Depending on what field of development and where exactly you go in Australia, you could expect an average salary of 80-100k. If you are a team lead or have highly sort after skills, you would probably expect closer to 120k.


----------



## opt (Feb 26, 2013)

Depends on what kind of development, and in which state you intend to work. For example salaries in Sydney are higher than most other cities because living in Sydney is expensive. 

Secondly, where your experience is from matters much more than how long it is. Unfortunately foreign experience is not valued much by Australian employers. Therefore realistically speaking, if all your experience is in Egypt, you probably can’t leverage that to get into a senior role, unless you have a very specialized or sought-after skill set. But as far as most general development roles are concerned (e.g: Web, . Net, java etc..) a junior / mid-level programmer can earn about 65~90k per year.


----------



## zanzoun (Jun 13, 2015)

is it easy to get It job nowdays?


----------



## opt (Feb 26, 2013)

zanzoun said:


> is it easy to get It job nowdays?


Not really, especially for foreign nationals with no local experience. Because most large companies are increasingly looking for outsourcing their development work to reduce their costs. As a result there are lot of unemployed skilled local IT workers in the country, on top of that fresh IT graduates are entering the job market every day. So it's a highly competitive market.


----------



## kroniq (May 19, 2015)

Meanwhile, in New Zealand, companies are desperately trying to find good IT people - a massive shortage there with some world class companies paying good money.


----------



## zanzoun (Jun 13, 2015)

kroniq said:


> Meanwhile, in New Zealand, companies are desperately trying to find good IT people - a massive shortage there with some world class companies paying good money.
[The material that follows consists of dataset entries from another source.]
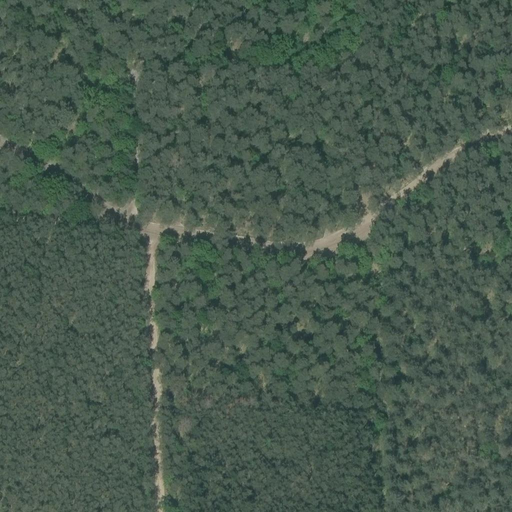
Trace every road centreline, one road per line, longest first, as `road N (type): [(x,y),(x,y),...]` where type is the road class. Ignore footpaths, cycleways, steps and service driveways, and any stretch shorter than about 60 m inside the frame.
road 1 (track): [(0,216),(316,253),(459,149),(511,126)]
road 2 (track): [(152,511),(139,232)]
road 3 (track): [(0,147),(126,231)]
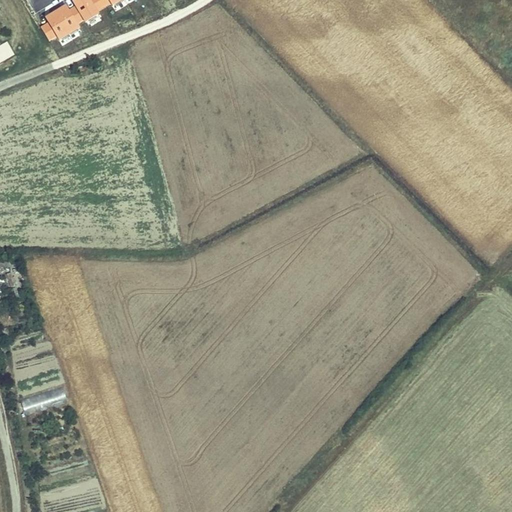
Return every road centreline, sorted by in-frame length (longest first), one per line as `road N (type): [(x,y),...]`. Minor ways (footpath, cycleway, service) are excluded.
road 1 (track): [(284,511),(511,258)]
road 2 (unclassified): [(202,0),(0,87)]
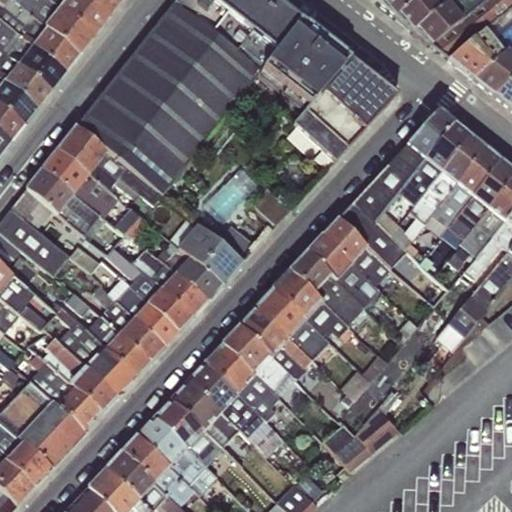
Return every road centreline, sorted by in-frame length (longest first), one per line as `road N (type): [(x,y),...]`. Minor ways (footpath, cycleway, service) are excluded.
road 1 (residential): [(40,511),(434,85)]
road 2 (residential): [(151,0),(0,186)]
road 3 (tertiary): [(326,0),(434,85)]
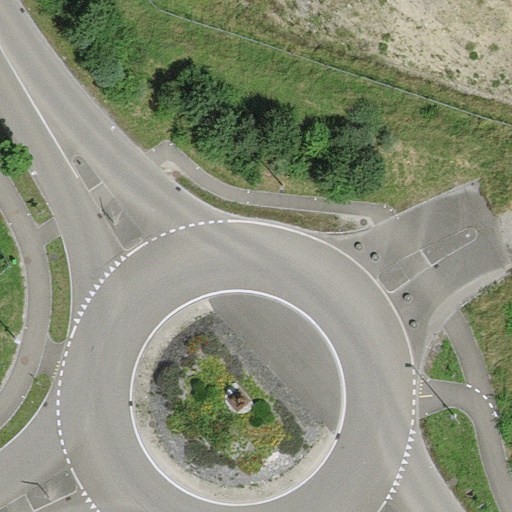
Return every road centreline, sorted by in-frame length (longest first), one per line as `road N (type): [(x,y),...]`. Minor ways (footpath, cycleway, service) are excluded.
road 1 (tertiary): [(349,494),(370,465),(387,397),(379,351),(356,310),(324,280),(284,261),(240,255),(196,263),(157,284)]
road 2 (residential): [(157,284),(0,37)]
road 3 (tertiary): [(157,284),(115,334),(103,366),(104,432),(116,463)]
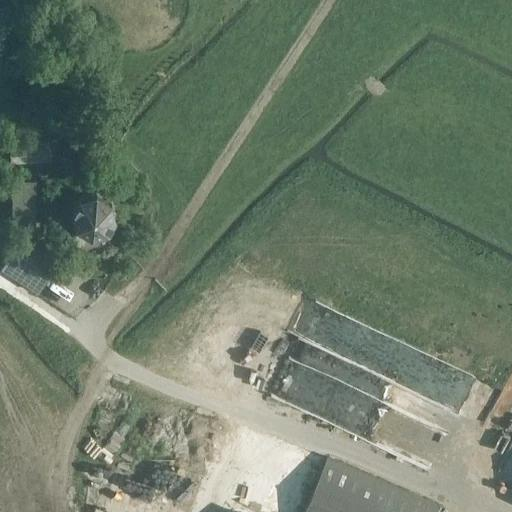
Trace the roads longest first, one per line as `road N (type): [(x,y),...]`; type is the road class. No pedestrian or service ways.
road 1 (track): [(511,511),(335,438),(317,440),(105,367),(90,331),(173,240),(329,0)]
road 2 (track): [(105,367),(69,424),(62,511)]
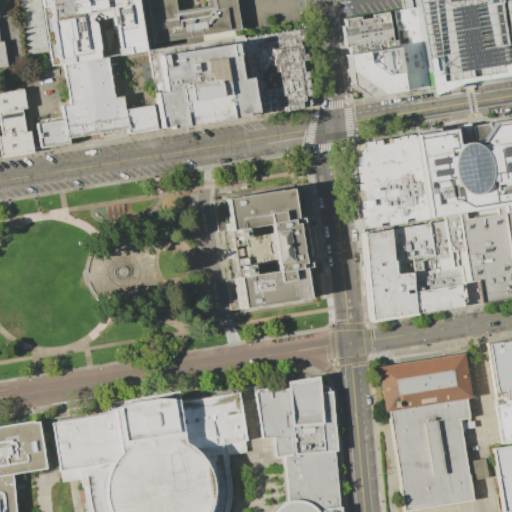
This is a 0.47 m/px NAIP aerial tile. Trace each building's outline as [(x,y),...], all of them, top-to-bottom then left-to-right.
[(17,0),(38,0),(47,50),(26,53),(17,0)] [(39,0),(136,0),(144,47),(79,58),(50,63),(39,0)] [(144,0),(236,0),(241,30),(151,44),(144,0)] [(411,0),(413,10),(406,11),(404,0),(411,0)] [(411,0),(498,0),(511,73),(425,87),(413,10),(411,0)] [(511,0),(511,72),(511,73),(498,0),(511,0)] [(425,87),(405,90),(393,13),(406,11),(413,10),(425,87)] [(343,19),(358,17),(359,20),(372,18),(371,15),(386,13),(391,39),(393,39),(395,46),(348,52),(347,47),(343,47),(341,27),(344,26),(343,19)] [(243,38),(300,30),(311,107),(294,109),(255,115),(255,112),(243,38)] [(153,93),(146,51),(243,36),(243,38),(255,112),(245,114),(246,117),(169,129),(169,126),(159,128),(153,93)] [(344,55),(397,47),(404,91),(366,97),(349,85),(344,55)] [(35,123),(63,119),(61,105),(69,104),(63,64),(106,57),(112,97),(121,96),(123,110),(152,106),(155,128),(127,133),(126,128),(66,138),(66,142),(39,146),(35,123)] [(0,92),(22,89),(25,108),(21,108),(24,132),(29,132),(32,150),(0,155),(0,136),(2,136),(0,124),(0,92)] [(419,136),(511,121),(511,211),(504,213),(503,208),(442,217),(432,219),(419,136)] [(354,145),(419,136),(432,219),(433,224),(361,233),(354,145)] [(223,199),(289,188),(294,218),(299,217),(307,267),(302,268),(307,298),(240,309),(235,277),(240,276),(238,266),(247,265),(249,275),(273,271),(265,224),(241,228),(242,238),(233,240),(232,230),(228,230),(223,199)] [(28,200),(9,201),(10,215),(30,213),(28,200)] [(361,233),(371,320),(511,298),(511,261),(504,213),(503,208),(442,217),(443,223),(433,224),(361,233)] [(251,273),(273,270),(272,261),(260,262),(259,253),(257,242),(250,242),(248,228),(245,229),(246,240),(241,240),(243,257),(235,258),(237,274),(240,274),(240,265),(250,263),(251,273)] [(40,326),(41,346),(61,345),(60,325),(40,326)] [(483,343),(511,338),(511,397),(502,399),(500,399),(499,392),(491,393),(483,343)] [(374,367),(418,360),(460,353),(468,398),(464,398),(467,419),(460,420),(461,422),(471,421),(472,427),(462,428),(467,461),(482,458),(485,477),(467,480),(470,501),(401,511),(385,411),(381,411),(374,367)] [(269,511),(275,507),(281,503),(284,502),(283,493),(279,457),(271,458),(269,438),(257,439),(251,397),(249,390),(262,388),(263,391),(286,388),(285,382),(316,377),(318,392),(329,392),(335,450),(332,450),(337,508),(340,508),(340,511),(269,511)] [(237,393),(238,399),(245,441),(243,441),(245,452),(227,455),(230,478),(230,505),(227,511),(83,511),(78,481),(61,483),(50,422),(111,413),(111,409),(124,403),(141,400),(158,398),(176,399),(176,402),(237,393)] [(493,405),(503,404),(502,399),(511,397),(511,441),(499,444),(493,405)] [(0,511),(0,428),(35,423),(35,425),(43,470),(12,476),(14,511),(0,511)] [(511,510),(500,511),(490,449),(511,445),(511,510)]
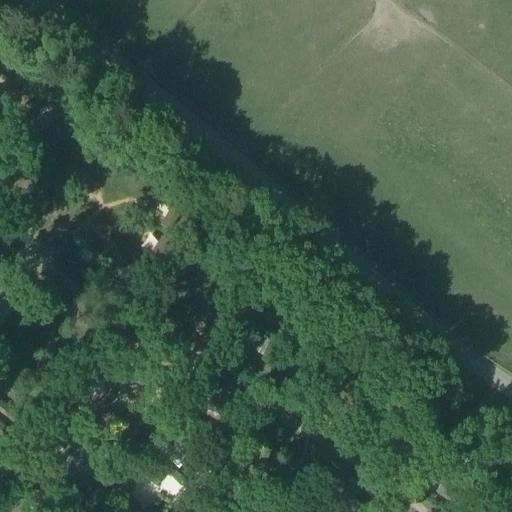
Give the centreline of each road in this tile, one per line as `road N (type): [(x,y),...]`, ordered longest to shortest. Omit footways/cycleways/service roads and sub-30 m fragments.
road 1 (unclassified): [(511,389),(32,0)]
road 2 (track): [(263,408),(38,252),(0,306)]
road 3 (track): [(171,511),(263,408),(419,511)]
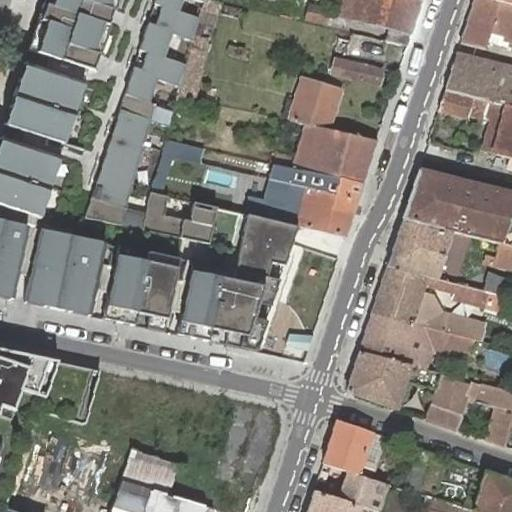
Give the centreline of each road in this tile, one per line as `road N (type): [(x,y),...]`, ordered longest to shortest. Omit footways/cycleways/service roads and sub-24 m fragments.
road 1 (residential): [(448,0),(315,400)]
road 2 (residential): [(0,320),(315,400)]
road 3 (residential): [(315,400),(511,466)]
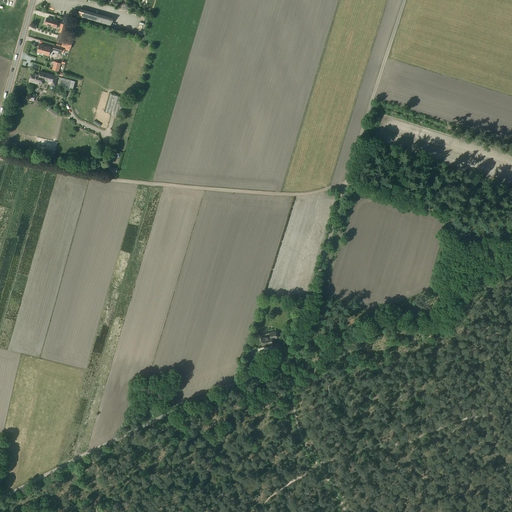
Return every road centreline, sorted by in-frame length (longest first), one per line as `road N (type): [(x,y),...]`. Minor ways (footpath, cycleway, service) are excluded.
road 1 (unclassified): [(0,498),(287,356),(404,0)]
road 2 (track): [(345,185),(280,194),(198,188),(0,158)]
road 3 (track): [(457,233),(424,294),(349,321),(290,366)]
road 4 (track): [(318,465),(491,409)]
road 5 (track): [(345,185),(440,211),(457,233)]
road 6 (tertiary): [(0,118),(33,0)]
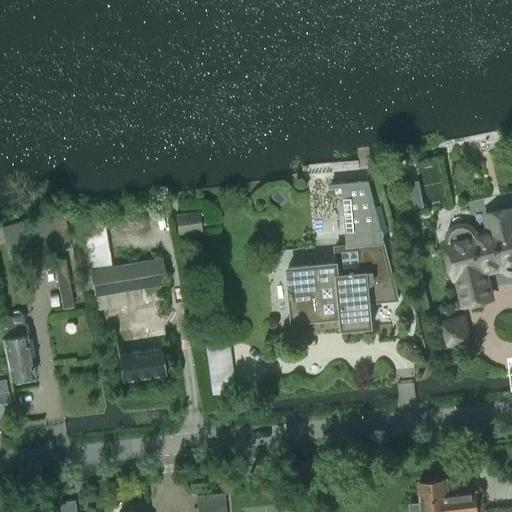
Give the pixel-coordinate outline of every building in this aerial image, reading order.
[(337,261),(290,266),(295,319),(344,314),(345,327),(372,325),(370,302),(399,299),(384,235),(369,180),(329,183),(329,188),(342,187),(347,245),(336,246),(337,261)] [(198,211),(174,214),(177,234),(201,231),(198,211)] [(5,226),(12,264),(64,255),(56,217),(5,226)] [(449,238),(449,240),(450,242),(446,243),(454,276),(458,275),(465,305),(490,298),(483,269),(504,264),(506,268),(509,270),(511,270),(511,217),(488,223),(490,232),(475,236),(474,234),(473,232),(472,230),(470,228),(468,227),(466,226),(464,226),(461,226),(459,226),(457,227),(455,228),(453,230),(452,231),(451,233),(450,235),(449,238)] [(166,282),(162,258),(111,267),(105,229),(81,233),(87,271),(90,270),(94,294),(166,282)] [(64,259),(53,261),(62,310),(73,309),(64,259)] [(469,340),(464,318),(461,318),(457,306),(437,312),(440,323),(446,346),(469,340)] [(0,317),(0,323),(3,338),(10,379),(34,375),(27,333),(25,333),(22,314),(0,317)] [(122,380),(164,373),(157,334),(147,336),(145,324),(129,327),(129,331),(121,333),(122,340),(115,342),(122,380)] [(211,391),(235,389),(231,341),(207,343),(211,391)] [(6,386),(0,387),(0,403),(9,402),(6,386)] [(447,478),(419,481),(422,511),(477,511),(478,511),(476,494),(449,497),(447,478)] [(225,511),(223,492),(195,494),(196,511),(225,511)] [(60,511),(76,511),(76,498),(60,498),(60,511)]
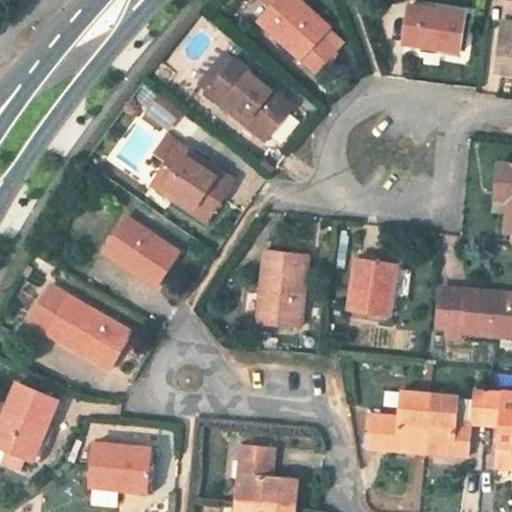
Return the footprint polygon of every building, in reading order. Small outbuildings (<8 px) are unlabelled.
[(324,37),(331,29),(332,28),(300,0),(278,0),(278,1),(276,0),(268,0),(265,3),(271,8),(259,21),(319,75),(328,63),(332,66),(342,53),(339,50),(324,37)] [(510,2),(500,73),(511,74),(511,0),(511,3),(510,2)] [(405,45),(422,47),(460,53),(466,14),(411,5),(405,45)] [(346,43),(331,29),(324,37),(339,50),(346,43)] [(460,53),(422,47),(421,52),(459,58),(460,53)] [(236,60),(223,75),(208,93),(223,106),(239,119),(267,142),(294,108),(239,63),(236,60)] [(152,88),(141,103),(172,127),(183,112),(152,88)] [(223,174),(180,145),(153,184),(207,221),(223,198),(235,182),(223,174)] [(509,199),(506,231),(511,231),(511,163),(499,162),(495,189),(510,191),(509,199)] [(494,198),(509,199),(510,191),(495,189),(494,198)] [(180,253),(128,217),(104,252),(157,288),(180,253)] [(310,255),(267,250),(258,324),(302,328),(310,255)] [(399,264),(358,257),(350,311),(391,317),(399,264)] [(133,333),(53,286),(31,324),(112,371),(133,333)] [(468,292),(442,289),(438,327),(447,327),(446,338),(462,340),(463,334),(511,338),(511,293),(468,290),(468,292)] [(35,437),(42,440),(59,401),(20,383),(0,429),(0,446),(27,458),(35,437)] [(488,427),(491,392),(475,390),(474,402),(472,425),(473,425),(488,427)] [(427,446),(432,395),(402,392),(400,417),(399,425),(385,424),(386,416),(371,414),(368,449),(382,451),(383,449),(413,452),(414,445),(427,446)] [(502,428),(498,467),(511,468),(511,393),(491,392),(488,427),(502,428)] [(461,397),(432,395),(427,446),(441,447),(441,454),(471,456),(473,434),(458,431),(459,424),(461,401),(461,397)] [(474,402),(461,401),(459,424),(472,425),(474,402)] [(399,425),(400,417),(386,416),(385,424),(399,425)] [(473,434),(473,425),(472,425),(459,424),(458,431),(473,434)] [(47,443),(42,440),(35,437),(27,458),(39,463),(47,443)] [(149,492),(152,449),(95,443),(91,486),(149,492)] [(245,505),(296,509),(299,479),(276,476),(266,475),(267,461),(277,463),(278,447),(241,444),(240,460),(243,460),(239,489),(247,489),(245,505)] [(413,452),(426,453),(427,446),(414,445),(413,452)] [(427,446),(426,453),(441,454),(441,447),(427,446)] [(160,449),(152,449),(149,492),(155,493),(160,449)] [(266,475),(276,476),(277,463),(267,461),(266,475)] [(239,489),(238,504),(245,505),(247,489),(239,489)]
Really is IT market is good like that. is it better than AUS


----------



## kroniq (May 19, 2015)

zanzoun said:


> Really is IT market is good like that. is it better than AUS


https://www.xero.com/nz/about/careers/
https://ohrecruit.orionhealth.com/careers/
Vend | Careers
https://www.wynyardgroup.com/en/careers-and-vacancies/open-vacancies/

...just to name a few


----------